Cafés by the score have had this same history, or have had a brief brilliant success and a failure sudden and complete. There was Cubats on the Champs Elysées, superbly installed in a house where had lived the mistress of Louis Napoleon. For a little while everyone went to Cubats. The place had enormous success, and then, all of a sudden, the crowd stopped going. Cubats did not exist. Perhaps the diners grew tired of being robbed. Parisians of the high-living class do not object to spending money. It is their metier, but the prices at Cubats were monumental and the proprietor in other and less humdrum times would have been a bold buccaneer or a bandit chief. One night a diner ordered a melon with his dinner.

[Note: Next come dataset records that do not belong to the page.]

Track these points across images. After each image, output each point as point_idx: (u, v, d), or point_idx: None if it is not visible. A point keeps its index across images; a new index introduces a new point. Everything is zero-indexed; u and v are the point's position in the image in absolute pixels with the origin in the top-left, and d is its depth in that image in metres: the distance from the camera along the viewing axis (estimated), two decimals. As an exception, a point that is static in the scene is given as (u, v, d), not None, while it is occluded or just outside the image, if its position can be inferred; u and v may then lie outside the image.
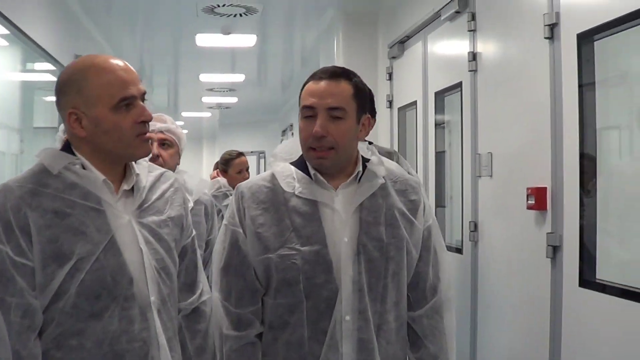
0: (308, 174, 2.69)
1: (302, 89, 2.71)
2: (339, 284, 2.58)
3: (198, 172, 22.34)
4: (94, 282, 2.30)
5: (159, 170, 2.65)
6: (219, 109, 18.39)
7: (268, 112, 18.40)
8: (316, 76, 2.67)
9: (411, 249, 2.71)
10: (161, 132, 3.99)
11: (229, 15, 8.27)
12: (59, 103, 2.41)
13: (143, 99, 2.43)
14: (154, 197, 2.53)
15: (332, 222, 2.62)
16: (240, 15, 8.25)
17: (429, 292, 2.78)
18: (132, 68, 2.43)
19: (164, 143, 4.01)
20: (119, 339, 2.32)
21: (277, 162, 2.81)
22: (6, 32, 5.61)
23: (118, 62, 2.41)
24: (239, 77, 12.95)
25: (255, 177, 2.82)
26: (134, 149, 2.41)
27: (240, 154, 6.70)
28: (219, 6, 7.88)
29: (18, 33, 5.85)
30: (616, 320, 3.40)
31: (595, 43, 3.61)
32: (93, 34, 9.00)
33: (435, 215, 6.03)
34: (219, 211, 5.82)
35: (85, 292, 2.29)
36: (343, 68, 2.74)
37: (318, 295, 2.58)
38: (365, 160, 2.77)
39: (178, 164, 4.14)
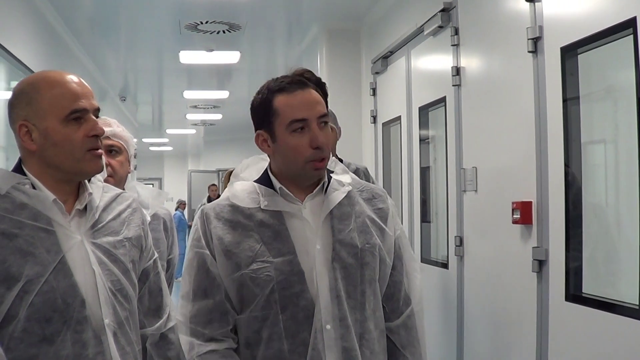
0: (272, 189, 2.64)
1: (271, 102, 2.61)
2: (316, 293, 2.52)
3: (183, 188, 22.30)
4: (44, 305, 2.18)
5: (116, 190, 2.55)
6: (203, 126, 18.37)
7: (252, 129, 18.34)
8: (290, 86, 2.56)
9: (384, 257, 2.67)
10: (107, 137, 3.37)
11: (212, 32, 8.27)
12: (10, 117, 2.32)
13: (96, 115, 2.34)
14: (109, 217, 2.42)
15: (302, 232, 2.58)
16: (224, 32, 8.25)
17: (403, 302, 2.73)
18: (85, 83, 2.35)
19: (111, 150, 3.52)
20: None
21: (238, 181, 2.77)
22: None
23: (71, 76, 2.33)
24: (223, 94, 12.93)
25: (217, 199, 2.75)
26: (84, 164, 2.31)
27: None
28: (202, 23, 7.88)
29: (2, 51, 5.83)
30: (603, 334, 3.39)
31: (579, 56, 3.62)
32: (77, 52, 8.99)
33: (421, 230, 6.05)
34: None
35: (36, 316, 2.17)
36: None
37: (295, 305, 2.52)
38: (330, 172, 2.74)
39: (129, 172, 3.69)
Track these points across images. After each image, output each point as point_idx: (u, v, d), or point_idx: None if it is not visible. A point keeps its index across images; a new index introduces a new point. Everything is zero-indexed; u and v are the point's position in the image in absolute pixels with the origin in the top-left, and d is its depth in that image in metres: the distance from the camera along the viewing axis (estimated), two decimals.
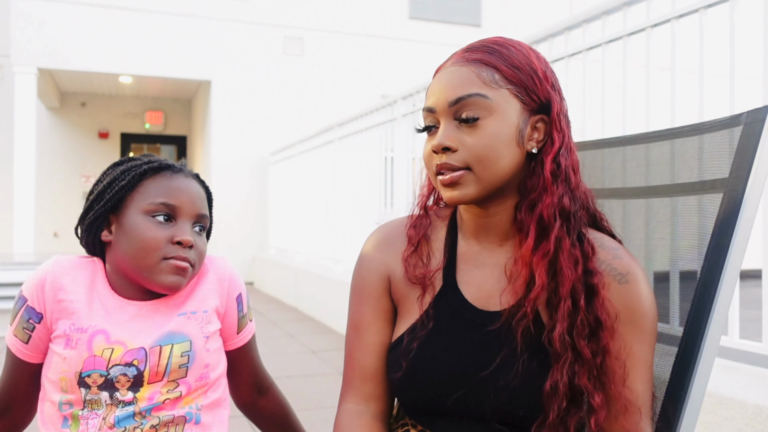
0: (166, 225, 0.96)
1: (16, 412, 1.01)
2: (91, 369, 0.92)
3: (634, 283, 0.85)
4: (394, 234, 0.98)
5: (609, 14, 2.54)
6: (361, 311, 0.96)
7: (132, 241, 0.95)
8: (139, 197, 0.97)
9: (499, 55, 0.85)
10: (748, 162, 0.91)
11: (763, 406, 1.64)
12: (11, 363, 0.99)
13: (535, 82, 0.85)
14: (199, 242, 0.99)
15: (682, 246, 1.00)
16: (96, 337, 0.93)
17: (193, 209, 0.99)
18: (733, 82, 2.05)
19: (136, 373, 0.93)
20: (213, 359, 1.01)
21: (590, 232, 0.89)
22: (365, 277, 0.97)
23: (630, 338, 0.84)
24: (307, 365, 3.79)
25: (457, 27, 9.34)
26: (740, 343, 1.97)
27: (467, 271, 0.92)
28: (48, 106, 9.68)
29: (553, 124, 0.86)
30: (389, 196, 4.92)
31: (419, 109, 4.32)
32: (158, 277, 0.95)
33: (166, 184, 0.98)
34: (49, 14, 7.72)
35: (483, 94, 0.83)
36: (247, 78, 8.44)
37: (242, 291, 1.09)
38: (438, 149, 0.85)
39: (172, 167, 1.01)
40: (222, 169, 8.34)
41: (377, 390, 0.95)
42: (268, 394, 1.16)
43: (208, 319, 1.01)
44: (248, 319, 1.10)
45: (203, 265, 1.05)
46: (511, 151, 0.84)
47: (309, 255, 6.46)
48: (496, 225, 0.90)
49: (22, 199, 7.45)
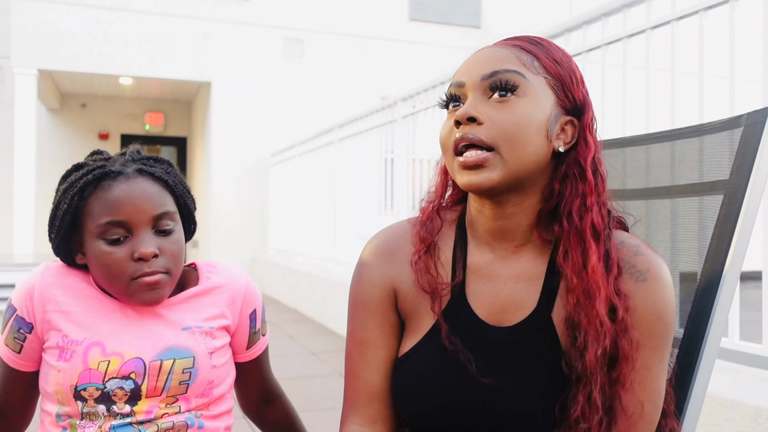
0: (123, 243, 0.88)
1: (12, 420, 0.98)
2: (87, 382, 0.88)
3: (652, 282, 0.80)
4: (396, 241, 0.91)
5: (609, 16, 2.54)
6: (365, 327, 0.89)
7: (97, 268, 0.90)
8: (89, 220, 0.90)
9: (541, 47, 0.83)
10: (749, 163, 0.90)
11: (763, 407, 1.64)
12: (4, 372, 0.95)
13: (573, 81, 0.82)
14: (166, 245, 0.91)
15: (682, 247, 1.00)
16: (92, 350, 0.89)
17: (145, 214, 0.89)
18: (733, 83, 2.05)
19: (133, 387, 0.89)
20: (219, 375, 0.95)
21: (614, 232, 0.84)
22: (368, 291, 0.89)
23: None
24: (308, 367, 3.78)
25: (457, 28, 9.34)
26: (740, 345, 1.97)
27: (479, 282, 0.85)
28: (48, 108, 9.68)
29: (587, 129, 0.82)
30: (389, 197, 4.91)
31: (419, 110, 4.32)
32: (134, 298, 0.90)
33: (106, 199, 0.89)
34: (49, 16, 7.72)
35: (521, 72, 0.79)
36: (247, 79, 8.45)
37: (257, 306, 1.03)
38: (463, 119, 0.78)
39: (109, 174, 0.90)
40: (222, 171, 8.34)
41: (384, 411, 0.89)
42: (275, 404, 1.11)
43: (215, 335, 0.96)
44: (261, 334, 1.05)
45: (220, 276, 1.00)
46: (540, 140, 0.79)
47: (309, 256, 6.45)
48: (512, 228, 0.83)
49: (22, 200, 7.44)
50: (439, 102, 0.87)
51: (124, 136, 10.26)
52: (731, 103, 2.01)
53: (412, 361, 0.86)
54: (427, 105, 4.17)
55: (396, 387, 0.87)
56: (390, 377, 0.88)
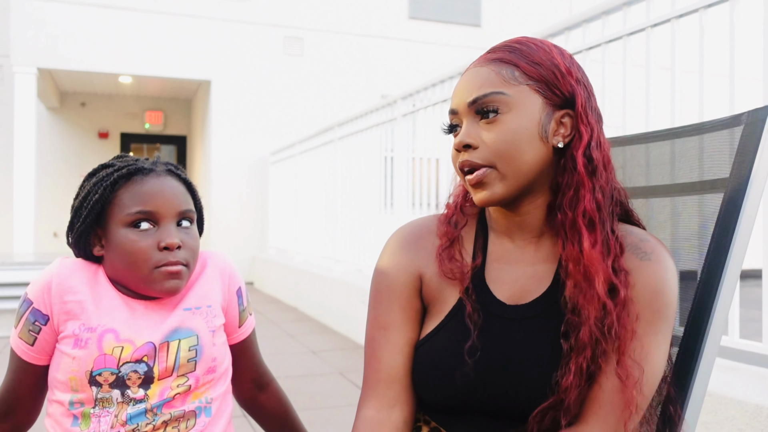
0: (149, 232, 0.95)
1: (20, 414, 1.01)
2: (102, 367, 0.93)
3: (656, 262, 0.84)
4: (421, 233, 0.97)
5: (609, 14, 2.54)
6: (390, 310, 0.93)
7: (120, 256, 0.95)
8: (117, 209, 0.96)
9: (520, 52, 0.86)
10: (749, 162, 0.91)
11: (764, 405, 1.64)
12: (15, 365, 0.99)
13: (557, 77, 0.85)
14: (187, 239, 0.98)
15: (682, 246, 1.00)
16: (106, 336, 0.94)
17: (173, 208, 0.97)
18: (734, 81, 2.05)
19: (146, 370, 0.94)
20: (220, 353, 1.02)
21: (620, 225, 0.88)
22: (394, 277, 0.94)
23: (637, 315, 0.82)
24: (307, 365, 3.79)
25: (456, 27, 9.34)
26: (741, 343, 1.97)
27: (499, 269, 0.91)
28: (48, 106, 9.67)
29: (578, 118, 0.85)
30: (389, 196, 4.92)
31: (419, 109, 4.32)
32: (154, 286, 0.95)
33: (139, 191, 0.96)
34: (49, 14, 7.72)
35: (500, 91, 0.84)
36: (246, 78, 8.44)
37: (241, 285, 1.10)
38: (459, 147, 0.86)
39: (142, 170, 0.98)
40: (222, 169, 8.34)
41: (403, 394, 0.92)
42: (268, 389, 1.17)
43: (213, 312, 1.02)
44: (248, 312, 1.11)
45: (203, 260, 1.06)
46: (535, 146, 0.84)
47: (309, 255, 6.46)
48: (528, 223, 0.89)
49: (22, 200, 7.44)
50: (442, 129, 0.93)
51: (123, 134, 10.26)
52: (731, 102, 2.01)
53: (434, 342, 0.90)
54: (427, 103, 4.16)
55: (417, 367, 0.91)
56: (411, 360, 0.92)
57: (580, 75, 0.87)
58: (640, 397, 0.81)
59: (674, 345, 0.93)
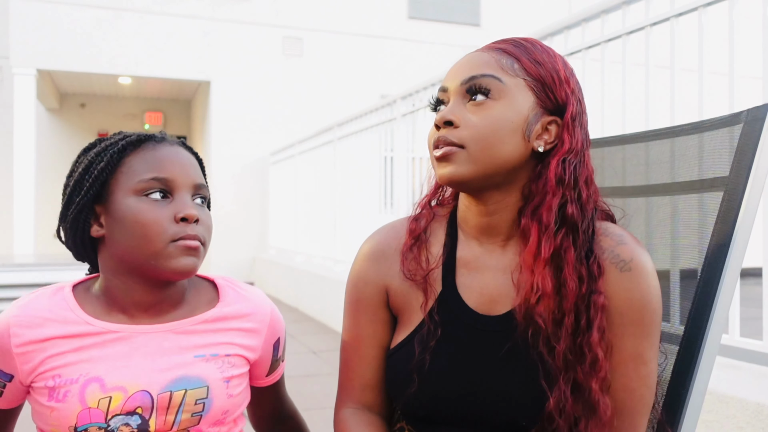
0: (164, 202, 0.82)
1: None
2: (87, 423, 0.78)
3: (636, 271, 0.81)
4: (389, 242, 0.94)
5: (608, 13, 2.54)
6: (359, 322, 0.93)
7: (130, 229, 0.80)
8: (125, 178, 0.82)
9: (524, 48, 0.85)
10: (749, 160, 0.91)
11: (764, 404, 1.64)
12: None
13: (555, 81, 0.84)
14: (204, 216, 0.85)
15: (682, 244, 1.00)
16: (89, 387, 0.79)
17: (190, 179, 0.85)
18: (733, 80, 2.05)
19: (140, 423, 0.80)
20: (234, 404, 0.87)
21: (598, 222, 0.86)
22: (361, 288, 0.94)
23: (622, 330, 0.81)
24: (308, 365, 3.79)
25: (456, 27, 9.34)
26: (741, 342, 1.97)
27: (468, 275, 0.89)
28: (47, 107, 9.67)
29: (565, 127, 0.83)
30: (389, 196, 4.91)
31: (418, 108, 4.32)
32: (169, 263, 0.80)
33: (153, 156, 0.84)
34: (48, 15, 7.72)
35: (497, 76, 0.82)
36: (246, 78, 8.44)
37: (281, 335, 0.96)
38: (440, 123, 0.83)
39: (153, 137, 0.86)
40: (222, 170, 8.34)
41: (377, 399, 0.94)
42: (288, 422, 1.06)
43: (232, 362, 0.87)
44: (281, 360, 0.98)
45: (240, 302, 0.92)
46: (515, 141, 0.82)
47: (309, 255, 6.45)
48: (497, 225, 0.87)
49: (22, 201, 7.44)
50: (429, 104, 0.91)
51: None
52: (731, 100, 2.01)
53: (405, 351, 0.89)
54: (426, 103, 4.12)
55: (389, 376, 0.91)
56: (383, 370, 0.93)
57: (577, 90, 0.87)
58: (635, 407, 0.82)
59: (674, 344, 0.93)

The waiter reported that melons were out of season. The patron growled, the waiter murmured that he would call Monsieur. Monsieur came, bland, imperturbable, and listened to the growling.

M'sieu wished absolutely to have a melon? But certainly. One could get it. It would be for after the dinner instead of before the dinner, however. That would be satisfactory?

The diner, mollified, signified his willingness to eat his melon after his sweet, and when the appointed time arrived, the melon arrived with it. Later, the bill arrived in its turn. One item read: "Melon—250 francs." There was a storm and the matter went to the courts, but the restaurateur remained imperturbable. The melon was expensive—he admitted as much to the judge sorrowfully—but M'sieu would have it. When one orders horses and carriage and sends a special messenger post-haste through the night for many miles in order to gratify a patron's whim, one must be paid for one's trouble. The judge appreciated the point and the bill was paid,—but in time Cubats closed its doors.

Outside of Paris there are many restaurants to which Parisians drive or motor for dinner when they are tired of the Bois, yet want to escape from city walls. The Reservoir at Versailles, and the Henri Quatre at St. Germain, are the oldest, the most famous of the list, and though for a time their prestige declined in so far as the truly fashionable diners were concerned, both have taken on new popularity since the automobile brought about a mania for dining out of town. At the Reservoir one is in the midst of historic associations. The place, with its decorations and furnishings in pure Louis XVI style, was already famous when Marie Antoinette played at farming in the Petit Trianon, near by. The place has seen many notable dinners, harboured many illustrious personages, and its ancient grandeur clings about it like a garment, though it caters now to the most mixed and modern of fashionable crowds.

Historic memories swarm thickly about the Henri Quatre too. Louis the XIV was born in the building which is now a restaurant, and a cradle marks the café silver. From the terrace and the windows one looks over miles of fertile valley, and at the tables one finds, save upon Sunday, a particularly chic crowd. On Sunday the bourgeoisie invade the place, but during the week it is very much the thing to run out to the Henri Quatre for luncheon or dinner.